**WORK REQUIRED:** Restate all data exactly. No images.

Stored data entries
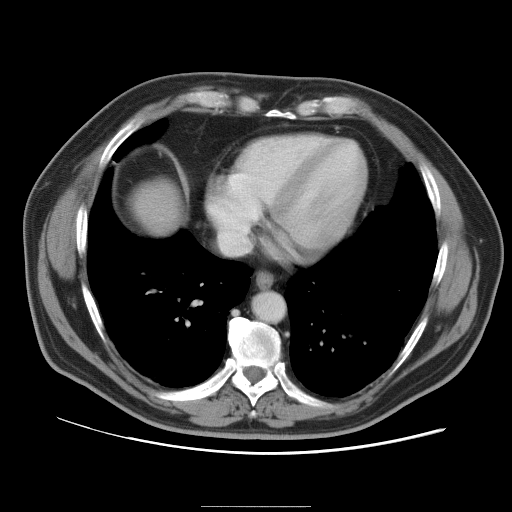
Contrast-enhanced abdominal CT, one axial slice. Intravenous contrast given. Soft-tissue window (W 400 / L 40 HU). 512 × 512 image matrix, field of view 399 × 399 mm. Case-level facts recorded for this patient, not image findings: patient: male, age 55 years at operation; diagnosis: colorectal cancer liver metastases, imaged before liver resection.
Annotated regions visible in this slice (outlined manually by an expert reader):
- liver: box from (x=134, y=181) to (x=181, y=233) px
- planned liver remnant (the part of the liver to remain after resection): (x=133, y=182)–(x=180, y=234)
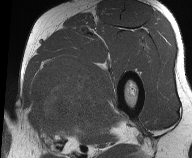
MRI of an extremity soft-tissue mass, one axial slice; position 39 of 61 along the scan axis; MR volume resampled by the dataset authors to the PET/CT grid (not the native acquisition matrix); 3.27 mm slice thickness; 192 × 158 image matrix. Male patient. Case-level facts recorded for this patient, not image findings: histological type: pleiomorphic liposarcoma; grade: high; site of the primary tumour: left thigh.
Annotated regions visible in this slice (expert contour drawn on MRI and transferred to this co-registered scan by the dataset authors):
- gross tumour volume including surrounding oedema: box from (x=29, y=55) to (x=104, y=141) px
- gross tumour volume (mass): (x=32, y=60)–(x=99, y=125)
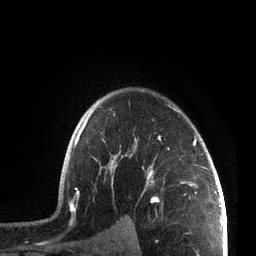
Breast MRI, one axial slice. Slice 55 of 72 in the series (ordered by position). Cropped to one breast. Dynamic contrast-enhanced series, time point 2 of 7 at this slice position (early post-contrast). 3 T. TE 2.1 ms, TR 5.1 ms. 2.2 mm slice thickness. 256 × 256 image matrix, field of view 160 × 160 mm. Female patient.
Outlined on this slice (semi-automatic segmentation, software-assisted and operator-edited):
- enhancing-tissue mask used for the functional tumour volume (all voxels passing the contrast-enhancement thresholds inside the analysis volume; usually the tumour): box from (x=66, y=104) to (x=207, y=214) px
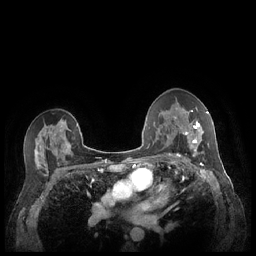
Breast MRI (dynamic contrast-enhanced), one axial slice. Slice 142 of 248 in the series (ordered by position). Dynamic contrast-enhanced series, time point 2 of 7 at this slice position (early post-contrast). 1.5 T. TE 1.9 ms, TR 4.1 ms. 0.9 mm slice thickness. 256 × 256 image matrix. Female patient.
Outlined on this slice (semi-automatically segmented with operator editing):
- enhancing-tissue mask used for the functional tumour volume (all voxels passing the contrast-enhancement thresholds inside the analysis volume; usually the tumour): bounding box (x1, y1, x2, y2) in pixels: (180, 111, 209, 156)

**ANSWER SPACE:**
Contrast-enhanced abdominal CT, one axial slice. Intravenous contrast given. Soft-tissue window (W 400 / L 40 HU). 512 × 512 image matrix, field of view 399 × 399 mm. Case-level facts recorded for this patient, not image findings: patient: male, age 55 years at operation; diagnosis: colorectal cancer liver metastases, imaged before liver resection.
Annotated regions visible in this slice (outlined manually by an expert reader):
- liver: box from (x=134, y=181) to (x=181, y=233) px
- planned liver remnant (the part of the liver to remain after resection): (x=133, y=182)–(x=180, y=234)
MRI of an extremity soft-tissue mass, one axial slice; position 39 of 61 along the scan axis; MR volume resampled by the dataset authors to the PET/CT grid (not the native acquisition matrix); 3.27 mm slice thickness; 192 × 158 image matrix. Male patient. Case-level facts recorded for this patient, not image findings: histological type: pleiomorphic liposarcoma; grade: high; site of the primary tumour: left thigh.
Annotated regions visible in this slice (expert contour drawn on MRI and transferred to this co-registered scan by the dataset authors):
- gross tumour volume including surrounding oedema: box from (x=29, y=55) to (x=104, y=141) px
- gross tumour volume (mass): (x=32, y=60)–(x=99, y=125)
Breast MRI, one axial slice. Slice 55 of 72 in the series (ordered by position). Cropped to one breast. Dynamic contrast-enhanced series, time point 2 of 7 at this slice position (early post-contrast). 3 T. TE 2.1 ms, TR 5.1 ms. 2.2 mm slice thickness. 256 × 256 image matrix, field of view 160 × 160 mm. Female patient.
Outlined on this slice (semi-automatic segmentation, software-assisted and operator-edited):
- enhancing-tissue mask used for the functional tumour volume (all voxels passing the contrast-enhancement thresholds inside the analysis volume; usually the tumour): box from (x=66, y=104) to (x=207, y=214) px
Breast MRI (dynamic contrast-enhanced), one axial slice. Slice 142 of 248 in the series (ordered by position). Dynamic contrast-enhanced series, time point 2 of 7 at this slice position (early post-contrast). 1.5 T. TE 1.9 ms, TR 4.1 ms. 0.9 mm slice thickness. 256 × 256 image matrix. Female patient.
Outlined on this slice (semi-automatically segmented with operator editing):
- enhancing-tissue mask used for the functional tumour volume (all voxels passing the contrast-enhancement thresholds inside the analysis volume; usually the tumour): bounding box (x1, y1, x2, y2) in pixels: (180, 111, 209, 156)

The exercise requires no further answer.